Altan-Bonnet, who has studied enteric viruses for years, said the discovery was completely serendipitous. Her team had been conducting experiments with enteric viruses in infant mice, which are the animal models of choice for studying these infections because their immature digestive and immune systems make them susceptible to infections.

For the study, the researchers fed a group of newborn mice that were less than 10 days old with either norovirus or rotavirus. The mouse pups were then returned to cages and allowed to suckle their mothers, who were initially virus-free. After just a day, one of Altan-Bonnet’s team members, NHLBI researcher and study co-author Sourish Ghosh, Ph.D., noticed something unusual: the mouse pups showed a surge in IgA antibodies—important disease-fighting components—in their guts. This was surprising considering that the immune systems of the mouse pups were immature and not expected to make their own antibodies at this stage.

Ghosh also noticed that the viruses were replicating in the mothers’ breast tissue at high levels. When Ghosh collected milk from the breasts of the mouse mothers, he found that the timing and levels of the IgA surge in the mothers’ milk mirrored the timing and levels of the IgA surge in the guts of their pups. It seemed the infection in the mothers’ breasts had boosted the production of virus-fighting IgA antibodies in their breast milk, which ultimately helped clear the infection in their pups.

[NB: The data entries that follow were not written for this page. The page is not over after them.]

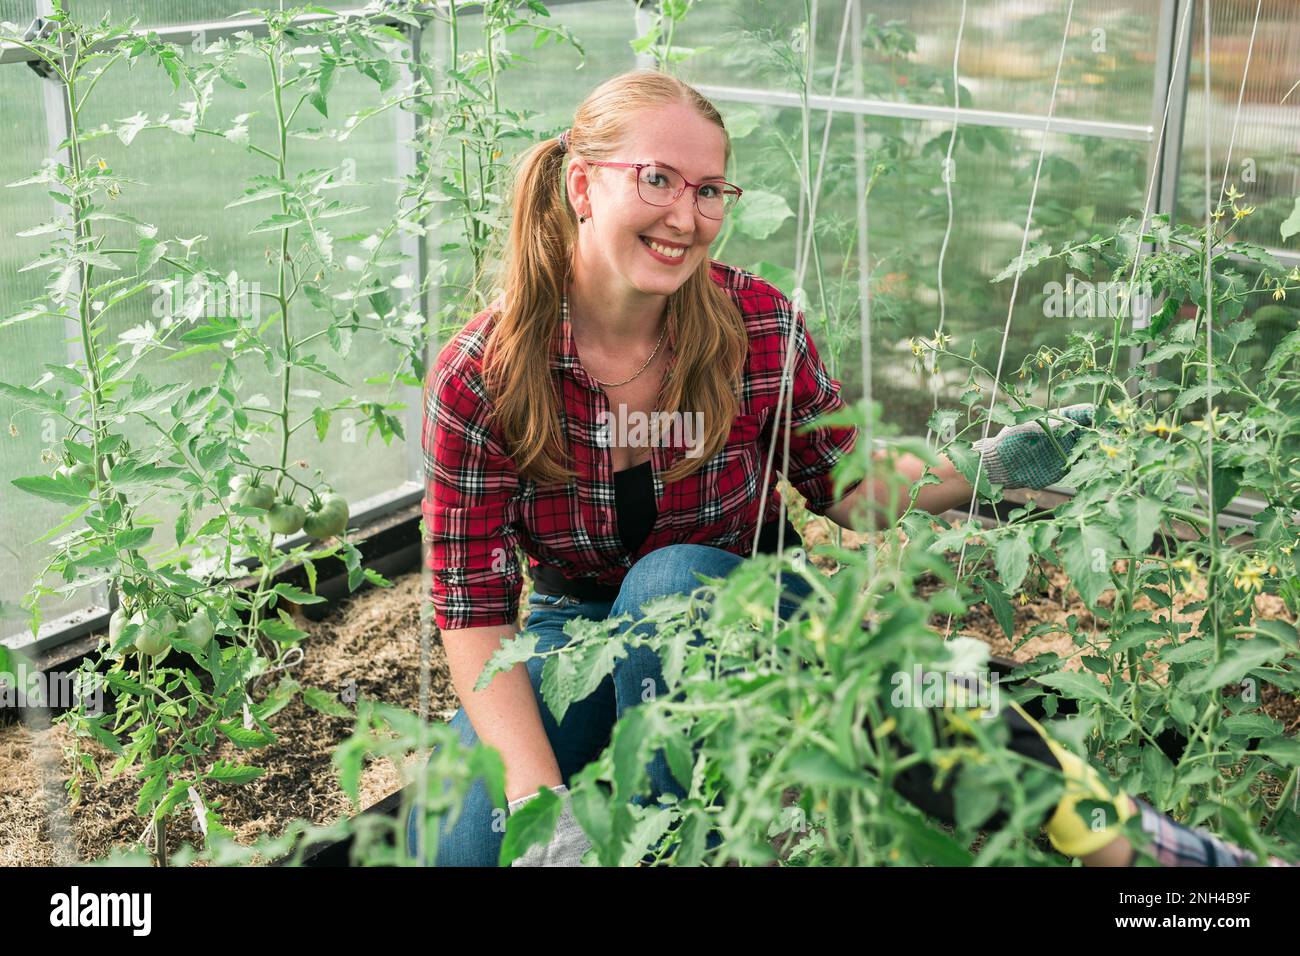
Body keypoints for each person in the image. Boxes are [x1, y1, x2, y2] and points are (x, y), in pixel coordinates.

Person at [412, 69, 1285, 868]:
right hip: (573, 632)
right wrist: (537, 807)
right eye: (658, 178)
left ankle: (1136, 851)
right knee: (452, 844)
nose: (687, 216)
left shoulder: (752, 323)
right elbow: (473, 605)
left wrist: (992, 461)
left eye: (710, 189)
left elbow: (852, 489)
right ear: (579, 184)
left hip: (742, 610)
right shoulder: (485, 374)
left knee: (671, 584)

Eager to know how the viruses got into the mothers’ breast tissue in the first place, the researchers conducted additional experiments and found that the mouse pups had not transmitted the viruses to their mothers by leaving contaminated feces in a shared living space for their mothers to ingest. That’s when the researchers decided to see whether the viruses in the mothers’ breast tissue might have come from the saliva of the infected pups and somehow spread during breastfeeding.

To test the theory, Ghosh collected saliva samples and salivary glands from the mouse pups and found that the salivary glands were replicating these viruses at very high levels and shedding the viruses into the saliva in large amounts. Additional experiments quickly confirmed the salivary theory: Suckling had caused both mother-to-pup and pup-to-mother viral transmission.

The findings help explain why the high number of enteric virus infections each year worldwide fails to adequately account for fecal contamination as the sole transmission route. The work also has implications for therapeutics, diagnostics and sanitation measures aimed at preventing spread through saliva.